**EXERCISE DATA**
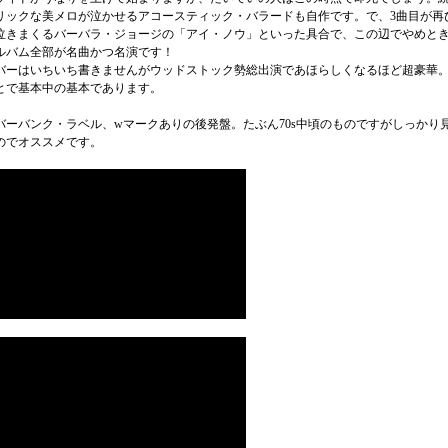
リックな美メロが泣かせるアコースティック・バラードも自作です。で、3曲目が再
泣きまくるバーバラ・ジョージの「アイ・ノウ」といった具合で、この辺でやめと
ルバム全部が名曲かつ名演です！
バーはいちいち書きませんがウッドストック勢総出演であほらしくなるほど超豪華
とで基本中の基本であります。
バーバンク・ラベル、wマークありの後発盤。たぶん70s中頃のものですがしっかり
のでオススメです。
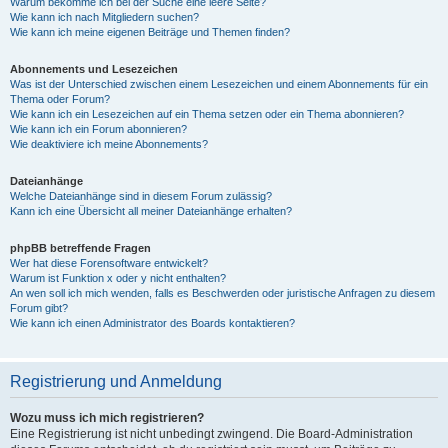
Warum bekomme ich bei der Suche eine leere Seite?
Wie kann ich nach Mitgliedern suchen?
Wie kann ich meine eigenen Beiträge und Themen finden?
Abonnements und Lesezeichen
Was ist der Unterschied zwischen einem Lesezeichen und einem Abonnements für ein
Thema oder Forum?
Wie kann ich ein Lesezeichen auf ein Thema setzen oder ein Thema abonnieren?
Wie kann ich ein Forum abonnieren?
Wie deaktiviere ich meine Abonnements?
Dateianhänge
Welche Dateianhänge sind in diesem Forum zulässig?
Kann ich eine Übersicht all meiner Dateianhänge erhalten?
phpBB betreffende Fragen
Wer hat diese Forensoftware entwickelt?
Warum ist Funktion x oder y nicht enthalten?
An wen soll ich mich wenden, falls es Beschwerden oder juristische Anfragen zu diesem
Forum gibt?
Wie kann ich einen Administrator des Boards kontaktieren?
Registrierung und Anmeldung
Wozu muss ich mich registrieren?
Eine Registrierung ist nicht unbedingt zwingend. Die Board-Administration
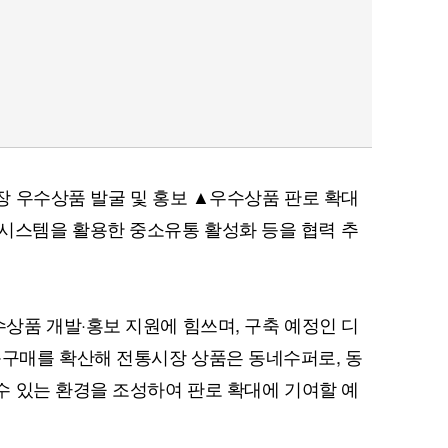
 우수상품 발굴 및 홍보 ▲우수상품 판로 확대
스템을 활용한 중소유통 활성화 등을 협력 추
품 개발·홍보 지원에 힘쓰며, 구축 예정인 디
매를 확산해 전통시장 상품은 동네수퍼로, 동
 있는 환경을 조성하여 판로 확대에 기여할 예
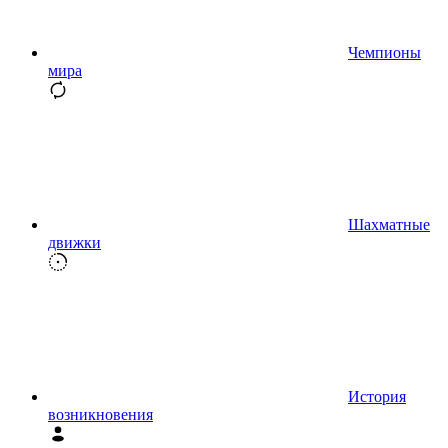
Чемпионы
мира
Шахматные
движки
История
возникновения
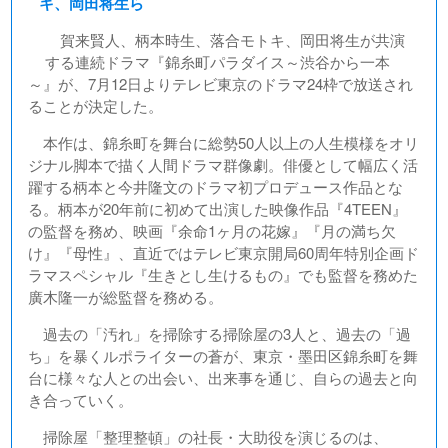
キ、岡田将生ら
賀来賢人、柄本時生、落合モトキ、岡田将生が共演
する連続ドラマ『錦糸町パラダイス～渋谷から一本
～』が、7月12日よりテレビ東京のドラマ24枠で放送され
ることが決定した。
本作は、錦糸町を舞台に総勢50人以上の人生模様をオリ
ジナル脚本で描く人間ドラマ群像劇。俳優として幅広く活
躍する柄本と今井隆文のドラマ初プロデュース作品とな
る。柄本が20年前に初めて出演した映像作品『4TEEN』
の監督を務め、映画『余命1ヶ月の花嫁』『月の満ち欠
け』『母性』、直近ではテレビ東京開局60周年特別企画ド
ラマスペシャル『生きとし生けるもの』でも監督を務めた
廣木隆一が総監督を務める。
過去の「汚れ」を掃除する掃除屋の3人と、過去の「過
ち」を暴くルポライターの蒼が、東京・墨田区錦糸町を舞
台に様々な人との出会い、出来事を通じ、自らの過去と向
き合っていく。
掃除屋「整理整頓」の社長・大助役を演じるのは、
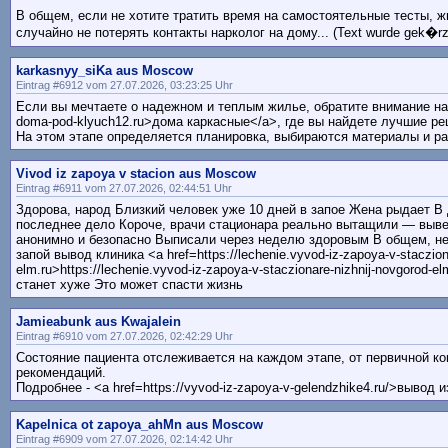
В общем, если не хотите тратить время на самостоятельные тесты, ж
случайно не потерять контакты нарколог на дому... (Text wurde gek�rz
karkasnyy_siKa aus Moscow
Eintrag #6912 vom 27.07.2026, 03:23:25 Uhr
Если вы мечтаете о надежном и теплым жилье, обратите внимание на <
doma-pod-klyuch12.ru>дома каркасные</a>, где вы найдете лучшие ре
На этом этапе определяется планировка, выбираются материалы и ра
Vivod iz zapoya v stacion aus Moscow
Eintrag #6911 vom 27.07.2026, 02:44:51 Uhr
Здорова, народ Близкий человек уже 10 дней в запое Жена рыдает В
последнее дело Короче, врачи стационара реально вытащили — вывес
анонимно и безопасно Выписали через неделю здоровым В общем, не
запой вывод клиника <a href=https://lechenie.vyvod-iz-zapoya-v-staczion
elm.ru>https://lechenie.vyvod-iz-zapoya-v-staczionare-nizhnij-novgorod-
станет хуже Это может спасти жизнь
Jamieabunk aus Kwajalein
Eintrag #6910 vom 27.07.2026, 02:42:29 Uhr
Состояние пациента отслеживается на каждом этапе, от первичной к
рекомендаций.
Подробнее - <a href=https://vyvod-iz-zapoya-v-gelendzhike4.ru/>вывод 
Kapelnica ot zapoya_ahMn aus Moscow
Eintrag #6909 vom 27.07.2026, 02:14:42 Uhr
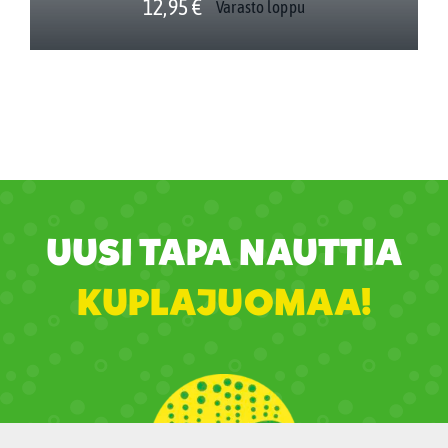
12,95
€
Varasto loppu
UUSI TAPA NAUTTIA
KUPLAJUOMAA!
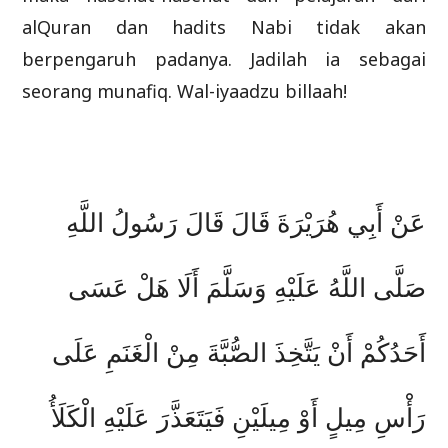
alQuran dan hadits Nabi tidak akan
berpengaruh padanya. Jadilah ia sebagai
seorang munafiq. Wal-iyaadzu billaah!
عَنْ أَبِي هُرَيْرَةَ قَالَ قَالَ رَسُولُ اللَّهِ
صَلَّى اللَّهُ عَلَيْهِ وَسَلَّمَ أَلَا هَلْ عَسَى
أَحَدُكُمْ أَنْ يَتَّخِذَ الصُّبَّةَ مِنْ الْغَنَمِ عَلَى
رَأْسِ مِيلٍ أَوْ مِيلَيْنِ فَيَتَعَذَّرَ عَلَيْهِ الْكَلَأُ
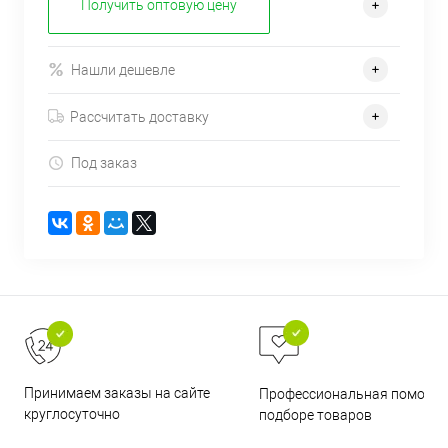
Получить оптовую цену
Нашли дешевле
Рассчитать доставку
Под заказ
Принимаем заказы на сайте
Профессиональная помощь 
круглосуточно
подборе товаров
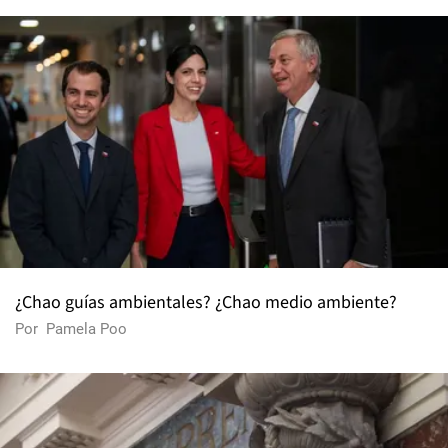
¿Chao guías ambientales? ¿Chao medio ambiente?
Por
Pamela Poo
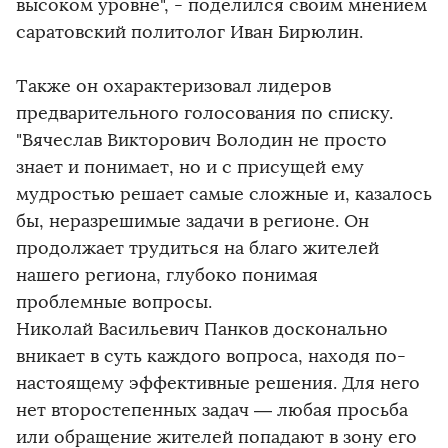
высоком уровне", - поделился своим мнением
саратовский политолог Иван Бирюлин.
Также он охарактеризовал лидеров
предварительного голосования по списку.
"Вячеслав Викторович Володин не просто
знает и понимает, но и с присущей ему
мудростью решает самые сложные и, казалось
бы, неразрешимые задачи в регионе. Он
продолжает трудиться на благо жителей
нашего региона, глубоко понимая
проблемные вопросы.
Николай Васильевич Панков досконально
вникает в суть каждого вопроса, находя по-
настоящему эффективные решения. Для него
нет второстепенных задач — любая просьба
или обращение жителей попадают в зону его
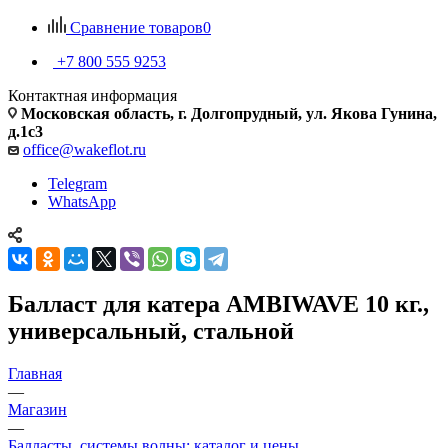
Сравнение товаров
0
+7 800 555 9253
Контактная информация
Московская область, г. Долгопрудный, ул. Якова Гунина,
д.1с3
office@wakeflot.ru
Telegram
WhatsApp
Балласт для катера AMBIWAVE 10 кг.,
универсальный, стальной
Главная
—
Магазин
—
Балласты, системы волны: каталог и цены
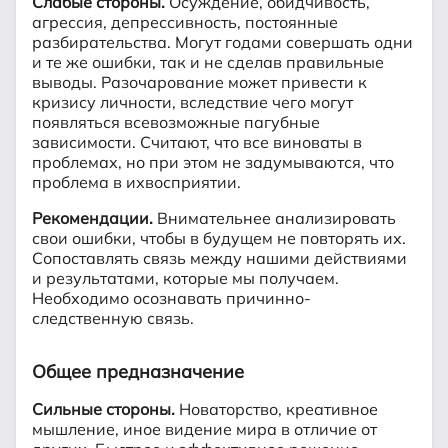
Слабые стороны.
Осуждение, обидчивость,
агрессия, депрессивность, постоянные
разбирательства. Могут годами совершать одни
и те же ошибки, так и не сделав правильные
выводы. Разочарование может привести к
кризису личности, вследствие чего могут
появляться всевозможные пагубные
зависимости. Считают, что все виноваты в
проблемах, но при этом не задумываются, что
проблема в ихвосприятии.
Рекомендации.
Внимательнее анализировать
свои ошибки, чтобы в будущем не повторять их.
Сопоставлять связь между нашими действиями
и результатами, которые мы получаем.
Необходимо осознавать причинно-
следственную связь.
Общее предназначение
Сильные стороны.
Новаторство, креативное
мышление, иное видение мира в отличие от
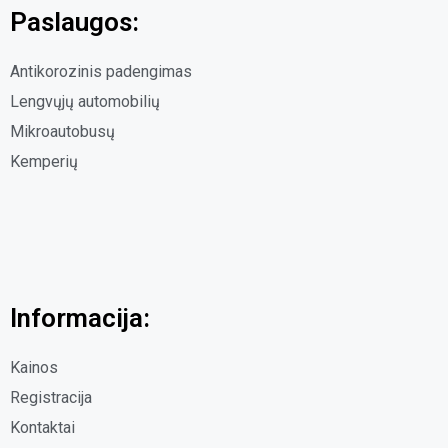
Paslaugos:
Antikorozinis padengimas
Lengvųjų automobilių
Mikroautobusų
Kemperių
Informacija:
Kainos
Registracija
Kontaktai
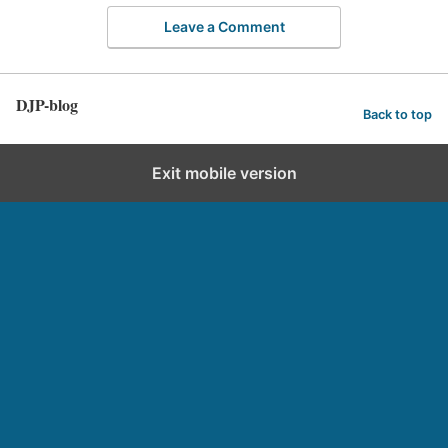
Leave a Comment
DJP-blog
Back to top
Exit mobile version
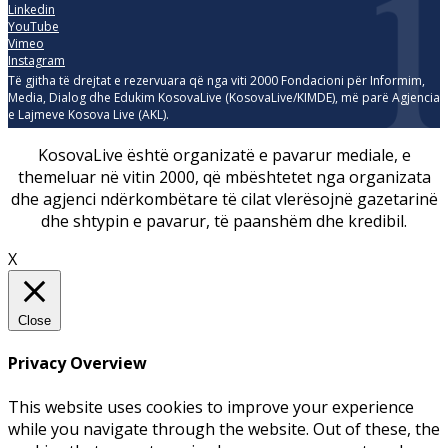
Linkedin
YouTube
Vimeo
Instagram
Të gjitha të drejtat e rezervuara që nga viti 2000 Fondacioni për Informim,
Media, Dialog dhe Edukim KosovaLive (KosovaLive/KIMDE), më parë Agjencia
e Lajmeve Kosova Live (AKL).
KosovaLive është organizatë e pavarur mediale, e
themeluar në vitin 2000, që mbështetet nga organizata
dhe agjenci ndërkombëtare të cilat vlerësojnë gazetarinë
dhe shtypin e pavarur, të paanshëm dhe kredibil.
X
Close
Privacy Overview
This website uses cookies to improve your experience
while you navigate through the website. Out of these, the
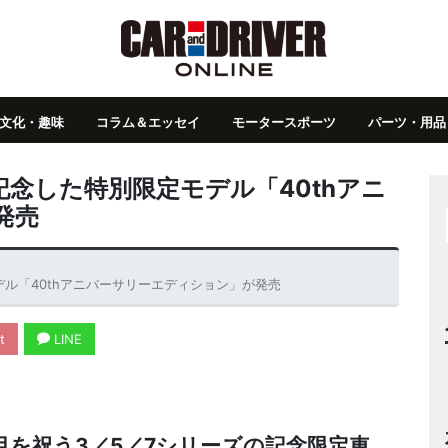
文化・趣味
コラム＆エッセイ
モータースポーツ
パーツ・用品
記念した特別限定モデル「40thアニ
発売
デル「40thアニバーサリーエディション」が発売
t
LINE
目を祝う3／5／7シリーズの記念限定車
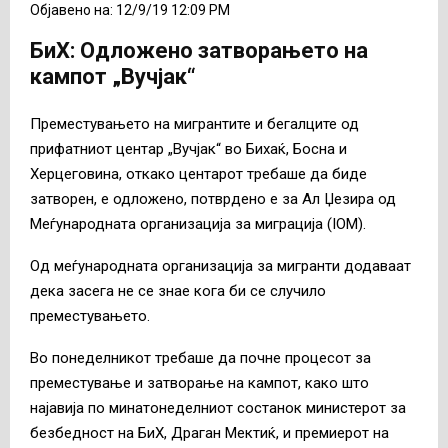
Објавено на: 12/9/19 12:09 PM
БиХ: Одложено затворањето на
кампот „Вучјак“
Преместувањето на мигрантите и бегалците од
прифатниот центар „Вучјак“ во Бихаќ, Босна и
Херцеговина, откако центарот требаше да биде
затворен, е одложено, потврдено е за Ал Џезира од
Меѓународната организација за миграција (IOM).
Од меѓународната организација за мигранти додаваат
дека засега не се знае кога би се случило
преместувањето.
Во понеделникот требаше да почне процесот за
преместување и затворање на кампот, како што
најавија по минатонеделниот состанок министерот за
безбедност на БиХ, Драган Мектиќ, и премиерот на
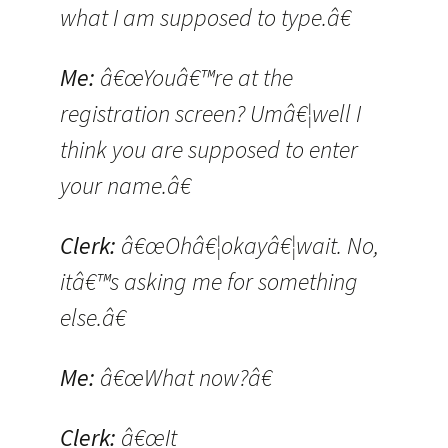
what I am supposed to type.â€
Me:
â€œYouâ€™re at the
registration screen? Umâ€¦well I
think you are supposed to enter
your name.â€
Clerk:
â€œOhâ€¦okayâ€¦wait. No,
itâ€™s asking me for something
else.â€
Me:
â€œWhat now?â€
Clerk:
â€œIt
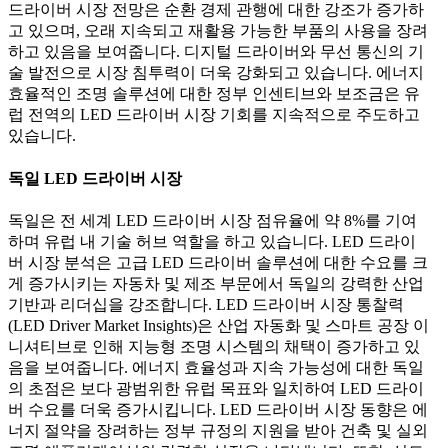
드라이버 시장 전망은 순환 경제 관행에 대한 강조가 증가하
고 있으며, 오래 지속되고 재활용 가능한 부품의 사용을 장려
하고 있음을 보여줍니다. 디지털 드라이버와 무선 통신의 기
술 발전으로 시장 침투력이 더욱 강화되고 있습니다. 에너지
효율적인 조명 솔루션에 대한 정부 인센티브와 보조금은 유
럽 전역의 LED 드라이버 시장 기회를 지속적으로 주도하고
있습니다.
독일 LED 드라이버 시장
독일은 전 세계 LED 드라이버 시장 점유율에 약 8%를 기여
하며 유럽 내 기술 허브 역할을 하고 있습니다. LED 드라이
버 시장 분석은 고급 LED 드라이버 솔루션에 대한 수요를 크
게 증가시키는 자동차 및 제조 부문에서 독일의 강력한 산업
기반과 리더십을 강조합니다. LED 드라이버 시장 통찰력
(LED Driver Market Insights)은 산업 자동화 및 스마트 공장 이
니셔티브로 인해 지능형 조명 시스템의 채택이 증가하고 있
음을 보여줍니다. 에너지 효율성과 지속 가능성에 대한 독일
의 초점은 보다 광범위한 유럽 목표와 일치하여 LED 드라이
버 수요를 더욱 증가시킵니다. LED 드라이버 시장 동향은 에
너지 절약을 장려하는 정부 규정의 지원을 받아 건축 및 실외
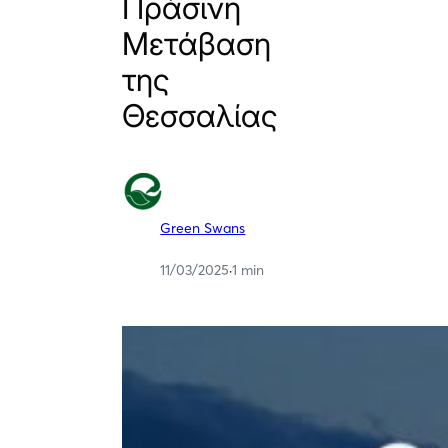
Πράσινη
Μετάβαση
της
Θεσσαλίας
Green Swans
11/03/2025
·
1 min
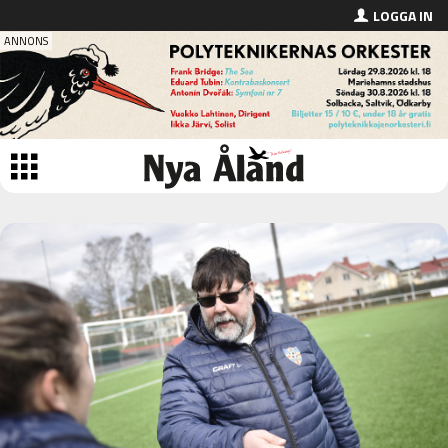
LOGGA IN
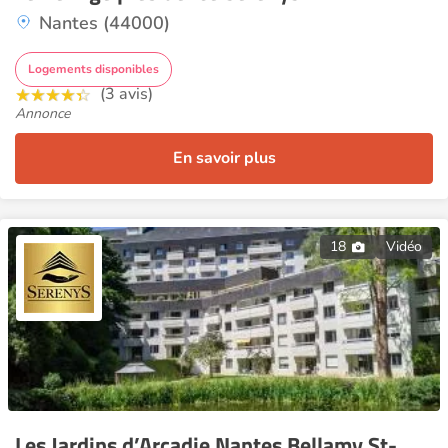
Nantes (44000)
Logements disponibles
(3 avis)
Annonce
En savoir plus
18
Vidéo
Les Jardins d’Arcadie Nantes Bellamy St-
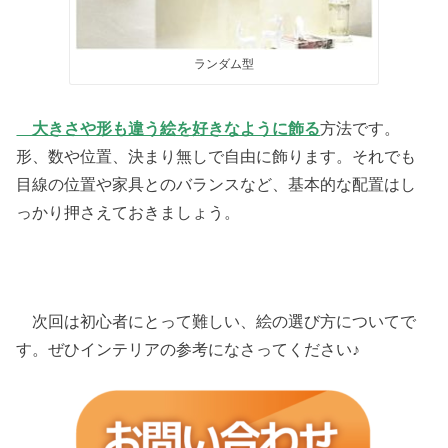
ランダム型
大きさや形も違う絵を好きなように飾る
方法です。
形、数や位置、決まり無しで自由に飾ります。それでも
目線の位置や家具とのバランスなど、基本的な配置はし
っかり押さえておきましょう。
次回は初心者にとって難しい、絵の選び方についてで
す。ぜひインテリアの参考になさってください♪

**THE PROBLEM**
Within the material above, transcribe exactly the lines that run from the line holding "знает и понимает, но и с присущей ему" through the line holding "вникает в суть".

**EXPECTED ANSWER**
знает и понимает, но и с присущей ему
мудростью решает самые сложные и, казалось
бы, неразрешимые задачи в регионе. Он
продолжает трудиться на благо жителей
нашего региона, глубоко понимая
проблемные вопросы.
Николай Васильевич Панков досконально
вникает в суть каждого вопроса, находя по-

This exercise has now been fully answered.